» What you are asked to do: Report every line of the records below that contains the word "data".

Segment Open

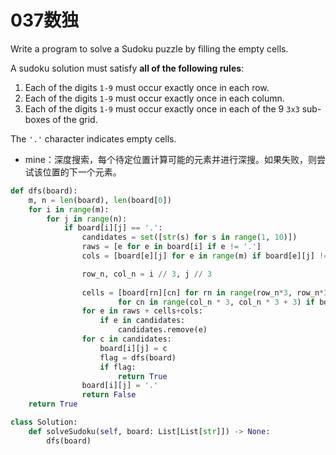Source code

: # 037数独

Write a program to solve a Sudoku puzzle by filling the empty cells.

A sudoku solution must satisfy **all of the following rules**:

1. Each of the digits `1-9` must occur exactly once in each row.
2. Each of the digits `1-9` must occur exactly once in each column.
3. Each of the digits `1-9` must occur exactly once in each of the 9 `3x3` sub-boxes of the grid.

The `'.'` character indicates empty cells.

* mine：深度搜索，每个待定位置计算可能的元素并进行深搜。如果失败，则尝试该位置的下一个元素。

```python
def dfs(board):
    m, n = len(board), len(board[0])
    for i in range(m):
        for j in range(n):
            if board[i][j] == '.':
                candidates = set([str(s) for s in range(1, 10)])
                raws = [e for e in board[i] if e != '.']
                cols = [board[e][j] for e in range(m) if board[e][j] != '.']

                row_n, col_n = i // 3, j // 3
                
                cells = [board[rn][cn] for rn in range(row_n*3, row_n*3 + 3) 
                        for cn in range(col_n * 3, col_n * 3 + 3) if board[rn][cn] != '.']
                for e in raws + cells+cols:
                    if e in candidates:
                        candidates.remove(e)
                for c in candidates:
                    board[i][j] = c
                    flag = dfs(board)
                    if flag:
                        return True
                board[i][j] = '.'
                return False
    return True

class Solution:
    def solveSudoku(self, board: List[List[str]]) -> None:
        dfs(board)
```


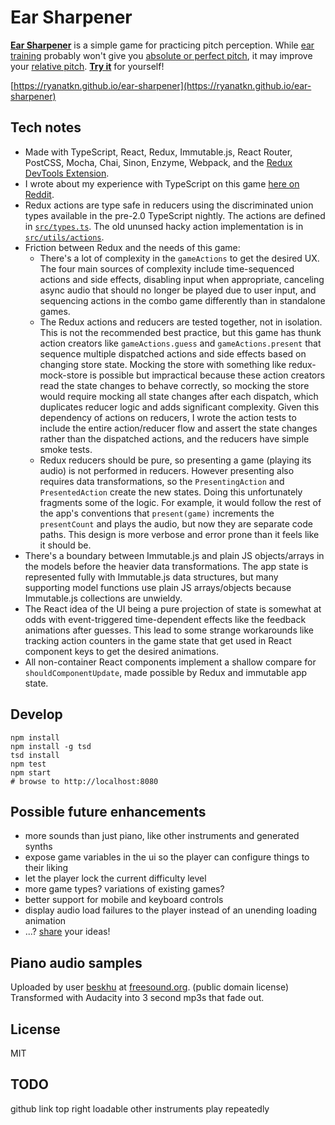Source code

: # Ear Sharpener

[__Ear Sharpener__](https://ryanatkn.github.io/ear-sharpener) is a
simple game for practicing pitch perception.
While [ear training](https://en.wikipedia.org/wiki/Ear_training) probably won't give
you [absolute or perfect pitch](https://en.wikipedia.org/wiki/Absolute_pitch), it may improve
your [relative pitch](https://en.wikipedia.org/wiki/Relative_pitch).
[__Try it__](https://ryanatkn.github.io/ear-sharpener) for yourself!

[https://ryanatkn.github.io/ear-sharpener](https://ryanatkn.github.io/ear-sharpener)

## Tech notes
- Made with TypeScript, React, Redux, Immutable.js, React Router, PostCSS, Mocha, Chai, Sinon,
  Enzyme, Webpack, and the [Redux DevTools Extension](https://github.com/zalmoxisus/redux-devtools-extension).
- I wrote about my experience with TypeScript on this
  game [here on Reddit](https://www.reddit.com/r/typescript/comments/4oa3gz/a_summary_of_my_experience_working_with/).
- Redux actions are type safe in reducers using the discriminated union types
  available in the pre-2.0 TypeScript nightly.
  The actions are defined in [`src/types.ts`](https://github.com/ryanatkn/ear-sharpener/blob/master/src/types.ts).
  The old ununsed hacky action implementation is in
  [`src/utils/actions`](https://github.com/ryanatkn/ear-sharpener/blob/master/src/utils/actions/index.ts).
- Friction between Redux and the needs of this game:
    - There's a lot of complexity in the `gameActions` to get the desired UX.
      The four main sources of complexity include time-sequenced actions and side effects,
      disabling input when appropriate, canceling async audio that should no longer be played due
      to user input, and sequencing actions in the combo game differently than in standalone games.
    - The Redux actions and reducers are tested together, not in isolation.
      This is not the recommended best practice,
      but this game has thunk action creators like `gameActions.guess` and `gameActions.present`
      that sequence multiple dispatched actions and side effects based on changing store state.
      Mocking the store with something like redux-mock-store is possible but impractical
      because these action creators read the state changes to behave correctly,
      so mocking the store would require mocking all state changes after each dispatch,
      which duplicates reducer logic and adds significant complexity.
      Given this dependency of actions on reducers,
      I wrote the action tests to include the entire action/reducer flow
      and assert the state changes rather than the dispatched actions,
      and the reducers have simple smoke tests.
    - Redux reducers should be pure,
      so presenting a game (playing its audio) is not performed in reducers.
      However presenting also requires data transformations,
      so the `PresentingAction` and `PresentedAction` create the new states.
      Doing this unfortunately fragments some of the logic.
      For example, it would follow the rest of the app's conventions that `present(game)`
      increments the `presentCount` and plays the audio, but now they are separate code paths.
      This design is more verbose and error prone than it feels like it should be.
- There's a boundary between Immutable.js and plain JS objects/arrays in the models
  before the heavier data transformations.
  The app state is represented fully with Immutable.js data structures,
  but many supporting model functions use plain JS arrays/objects
  because Immutable.js collections are unwieldy.
- The React idea of the UI being a pure projection of state
  is somewhat at odds with event-triggered time-dependent effects
  like the feedback animations after guesses.
  This lead to some strange workarounds like tracking action counters in the game state
  that get used in React component keys to get the desired animations.
- All non-container React components implement a shallow compare for `shouldComponentUpdate`,
  made possible by Redux and immutable app state.

## Develop

    npm install
    npm install -g tsd
    tsd install
    npm test
    npm start
    # browse to http://localhost:8080

## Possible future enhancements
- more sounds than just piano, like other instruments and generated synths
- expose game variables in the ui so the player can configure things to their liking
- let the player lock the current difficulty level
- more game types? variations of existing games?
- better support for mobile and keyboard controls
- display audio load failures to the player instead of an unending loading animation
- ...? [share](https://github.com/ryanatkn/ear-sharpener/issues) your ideas!

## Piano audio samples

Uploaded by user [beskhu](https://www.freesound.org/people/beskhu/)
at [freesound.org](https://www.freesound.org/search/?q=piano&f=grouping_pack%3A%2217088_Upright+piano+multisamples%22&s=score+desc&advanced=0&g=1).
(public domain license) Transformed with Audacity into 3 second mp3s that fade out.

## License
MIT

## TODO

github link top right
loadable
other instruments
play repeatedly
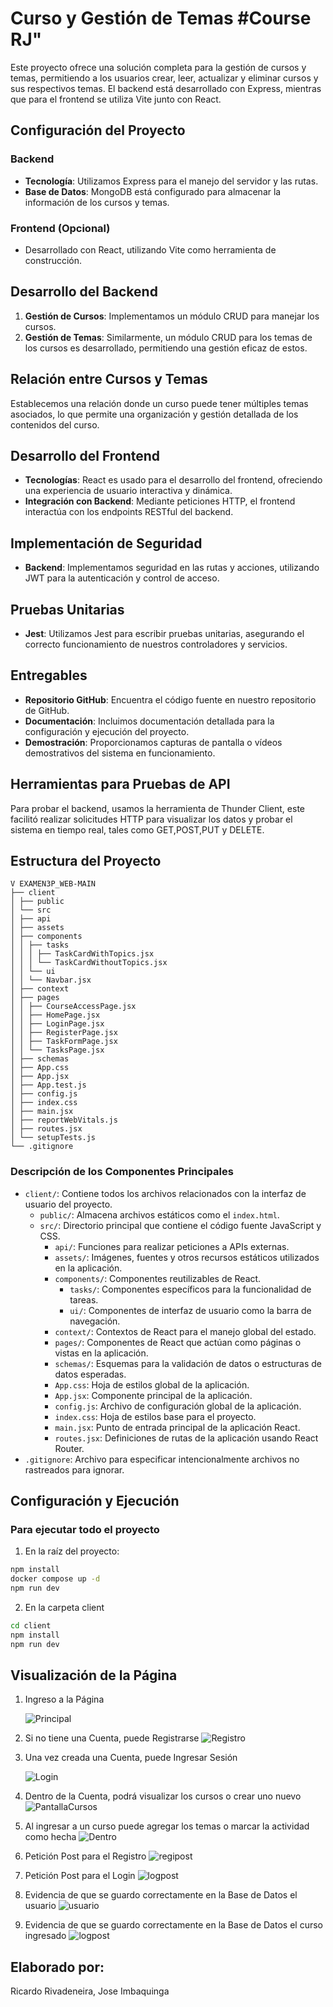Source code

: # Curso y Gestión de Temas #Course RJ"

Este proyecto ofrece una solución completa para la gestión de cursos y temas, permitiendo a los usuarios crear, leer, actualizar y eliminar cursos y sus respectivos temas. El backend está desarrollado con Express, mientras que para el frontend se utiliza Vite junto con React.

## Configuración del Proyecto

### Backend

- **Tecnología**: Utilizamos Express para el manejo del servidor y las rutas.
- **Base de Datos**: MongoDB está configurado para almacenar la información de los cursos y temas.

### Frontend (Opcional)

- Desarrollado con React, utilizando Vite como herramienta de construcción.

## Desarrollo del Backend

1. **Gestión de Cursos**: Implementamos un módulo CRUD para manejar los cursos.
2. **Gestión de Temas**: Similarmente, un módulo CRUD para los temas de los cursos es desarrollado, permitiendo una gestión eficaz de estos.

## Relación entre Cursos y Temas

Establecemos una relación donde un curso puede tener múltiples temas asociados, lo que permite una organización y gestión detallada de los contenidos del curso.

## Desarrollo del Frontend

- **Tecnologías**: React es usado para el desarrollo del frontend, ofreciendo una experiencia de usuario interactiva y dinámica.
- **Integración con Backend**: Mediante peticiones HTTP, el frontend interactúa con los endpoints RESTful del backend.

## Implementación de Seguridad

- **Backend**: Implementamos seguridad en las rutas y acciones, utilizando JWT para la autenticación y control de acceso.

## Pruebas Unitarias

- **Jest**: Utilizamos Jest para escribir pruebas unitarias, asegurando el correcto funcionamiento de nuestros controladores y servicios.

## Entregables

- **Repositorio GitHub**: Encuentra el código fuente en nuestro repositorio de GitHub.
- **Documentación**: Incluimos documentación detallada para la configuración y ejecución del proyecto.
- **Demostración**: Proporcionamos capturas de pantalla o vídeos demostrativos del sistema en funcionamiento.

## Herramientas para Pruebas de API

Para probar el backend, usamos la herramienta de Thunder Client, este facilitó realizar solicitudes HTTP para visualizar los datos y probar el sistema en tiempo real, tales como GET,POST,PUT y DELETE.


## Estructura del Proyecto
```
V EXAMEN3P_WEB-MAIN
├── client
│ ├── public
│ └── src
│ ├── api
│ ├── assets
│ ├── components
│ │ ├── tasks
│ │ │ ├── TaskCardWithTopics.jsx
│ │ │ └── TaskCardWithoutTopics.jsx
│ │ └── ui
│ │ └── Navbar.jsx
│ ├── context
│ ├── pages
│ │ ├── CourseAccessPage.jsx
│ │ ├── HomePage.jsx
│ │ ├── LoginPage.jsx
│ │ ├── RegisterPage.jsx
│ │ ├── TaskFormPage.jsx
│ │ └── TasksPage.jsx
│ ├── schemas
│ ├── App.css
│ ├── App.jsx
│ ├── App.test.js
│ ├── config.js
│ ├── index.css
│ ├── main.jsx
│ ├── reportWebVitals.js
│ ├── routes.jsx
│ └── setupTests.js
└── .gitignore
```

### Descripción de los Componentes Principales

- `client/`: Contiene todos los archivos relacionados con la interfaz de usuario del proyecto.
  - `public/`: Almacena archivos estáticos como el `index.html`.
  - `src/`: Directorio principal que contiene el código fuente JavaScript y CSS.
    - `api/`: Funciones para realizar peticiones a APIs externas.
    - `assets/`: Imágenes, fuentes y otros recursos estáticos utilizados en la aplicación.
    - `components/`: Componentes reutilizables de React.
      - `tasks/`: Componentes específicos para la funcionalidad de tareas.
      - `ui/`: Componentes de interfaz de usuario como la barra de navegación.
    - `context/`: Contextos de React para el manejo global del estado.
    - `pages/`: Componentes de React que actúan como páginas o vistas en la aplicación.
    - `schemas/`: Esquemas para la validación de datos o estructuras de datos esperadas.
    - `App.css`: Hoja de estilos global de la aplicación.
    - `App.jsx`: Componente principal de la aplicación.
    - `config.js`: Archivo de configuración global de la aplicación.
    - `index.css`: Hoja de estilos base para el proyecto.
    - `main.jsx`: Punto de entrada principal de la aplicación React.
    - `routes.jsx`: Definiciones de rutas de la aplicación usando React Router.
- `.gitignore`: Archivo para especificar intencionalmente archivos no rastreados para ignorar.


## Configuración y Ejecución

### Para ejecutar todo el proyecto 

1. En la raíz del proyecto:

```bash
npm install
docker compose up -d
npm run dev
```

2. En la carpeta client
```bash
cd client
npm install
npm run dev
```

## Visualización de la Página
1. Ingreso a la Página
   
   ![Principal](Evidencias/PantallaPrincipal.png)

2. Si no tiene una Cuenta, puede Registrarse
   ![Registro](Evidencias/PaginaRegistro.png)

3. Una vez creada una Cuenta, puede Ingresar Sesión
   
   ![Login](Evidencias/PaginaLogin.png)

4. Dentro de la Cuenta, podrá visualizar los cursos o crear uno nuevo
   ![PantallaCursos](Evidencias/NuevoCursoAgregado.jpg)

5. Al ingresar a un curso puede agregar los temas o marcar la actividad como hecha
   ![Dentro](Evidencias/DentrodelCurso.jpg)

6. Petición Post para el Registro
   ![regipost](Evidencias/PeticionPostRegistro.png)

7. Petición Post para el Login
   ![logpost](Evidencias/PeticionPostLogin.png)

8. Evidencia de que se guardo correctamente en la Base de Datos el usuario
   ![usuario](Evidencias/UsuariosBDD.png)

9. Evidencia de que se guardo correctamente en la Base de Datos el curso ingresado
   ![logpost](Evidencias/CursoBDD.png)
   
## Elaborado por:
Ricardo Rivadeneira, Jose Imbaquinga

Segment Closed

» Exercise output:
      However presenting also requires data transformations,
  before the heavier data transformations.
  The app state is represented fully with Immutable.js data structures,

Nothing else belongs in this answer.